**HOW TO COMPLETE THIS TASK**: Word for word, reproduce the listing that follows, excluding any pictures it contains.

Start of GIVEN MATERIAL

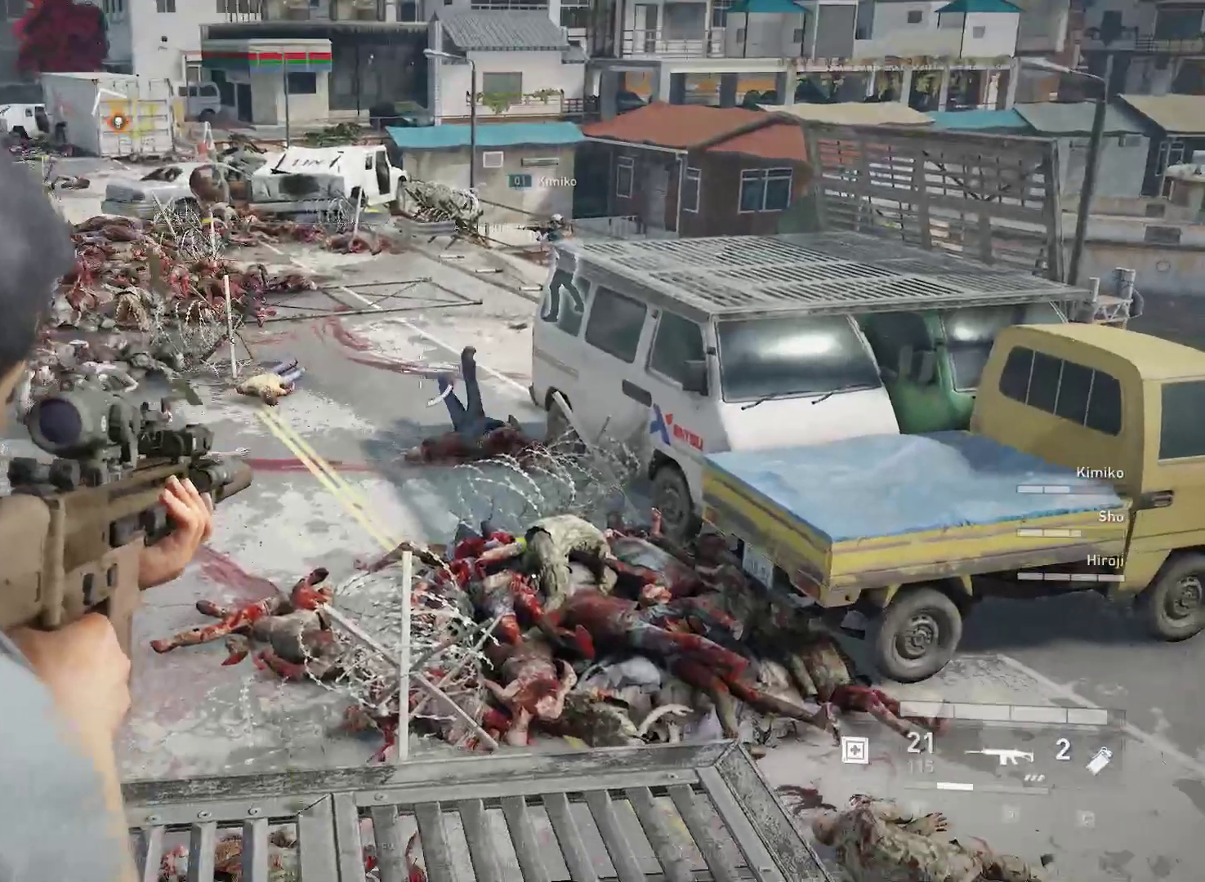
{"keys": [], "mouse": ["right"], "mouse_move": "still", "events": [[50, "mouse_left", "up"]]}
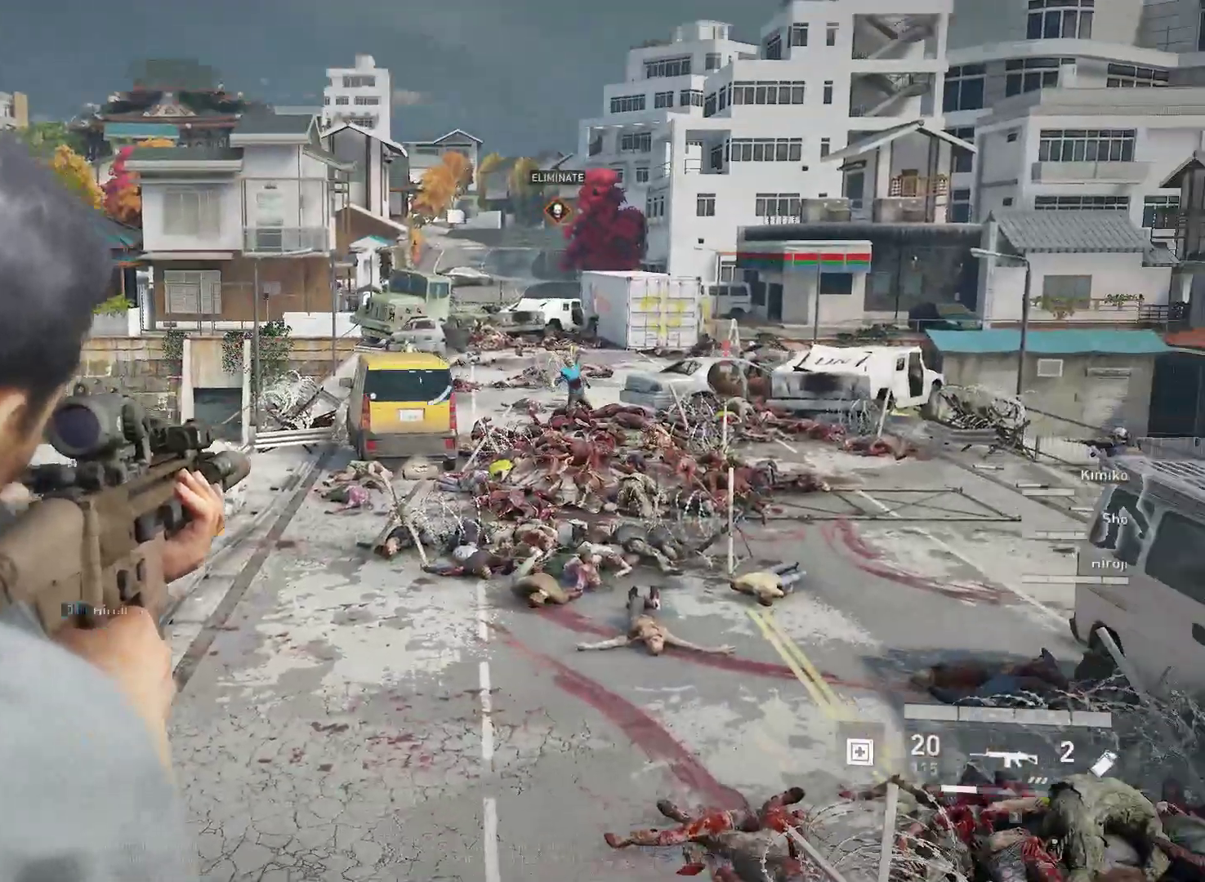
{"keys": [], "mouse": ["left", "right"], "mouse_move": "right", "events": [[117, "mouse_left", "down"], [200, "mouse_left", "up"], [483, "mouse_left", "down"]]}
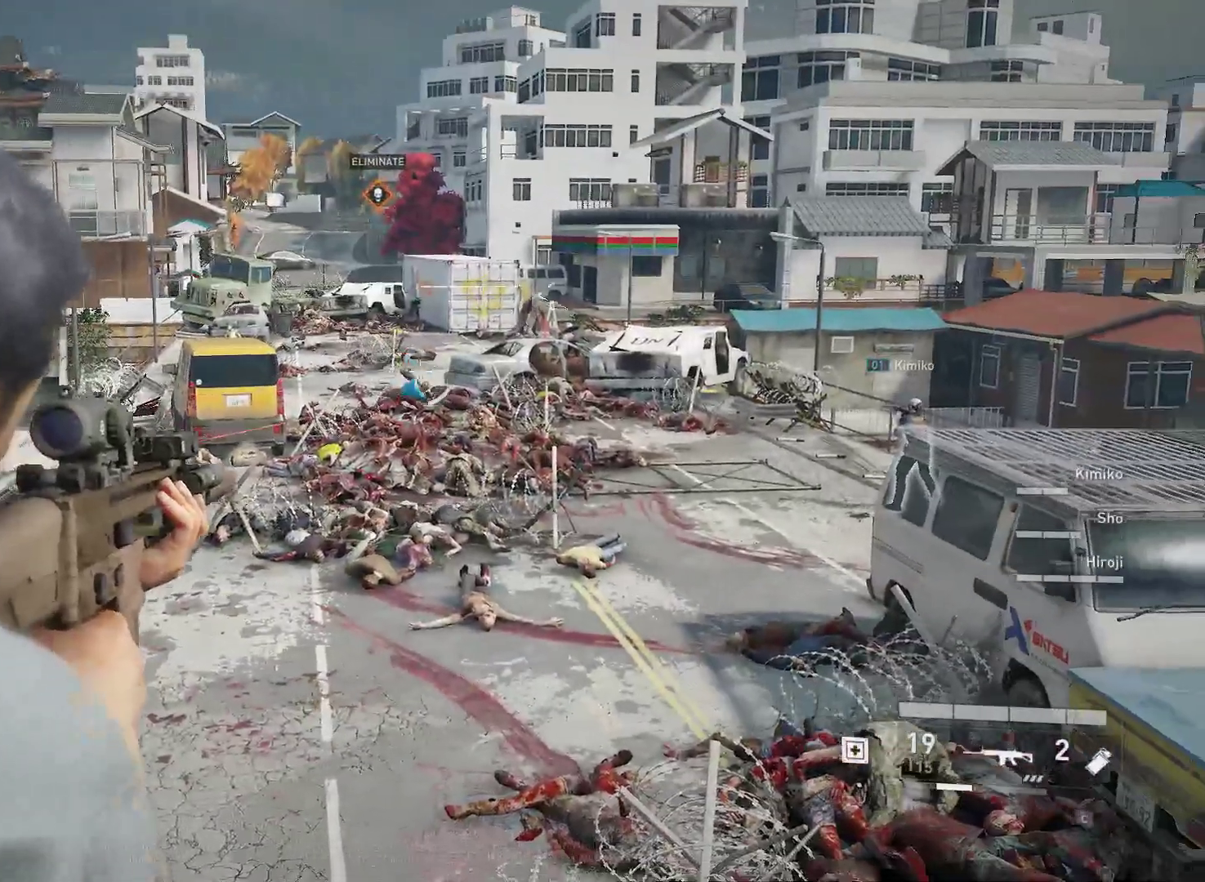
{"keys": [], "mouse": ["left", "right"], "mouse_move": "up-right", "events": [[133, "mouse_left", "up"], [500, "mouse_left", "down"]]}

End of GIVEN MATERIAL

**ANSWER BOX**:
{"keys": [], "mouse": ["right"], "mouse_move": "still", "events": [[50, "mouse_left", "up"]]}
{"keys": [], "mouse": ["left", "right"], "mouse_move": "right", "events": [[117, "mouse_left", "down"], [200, "mouse_left", "up"], [483, "mouse_left", "down"]]}
{"keys": [], "mouse": ["left", "right"], "mouse_move": "up-right", "events": [[133, "mouse_left", "up"], [500, "mouse_left", "down"]]}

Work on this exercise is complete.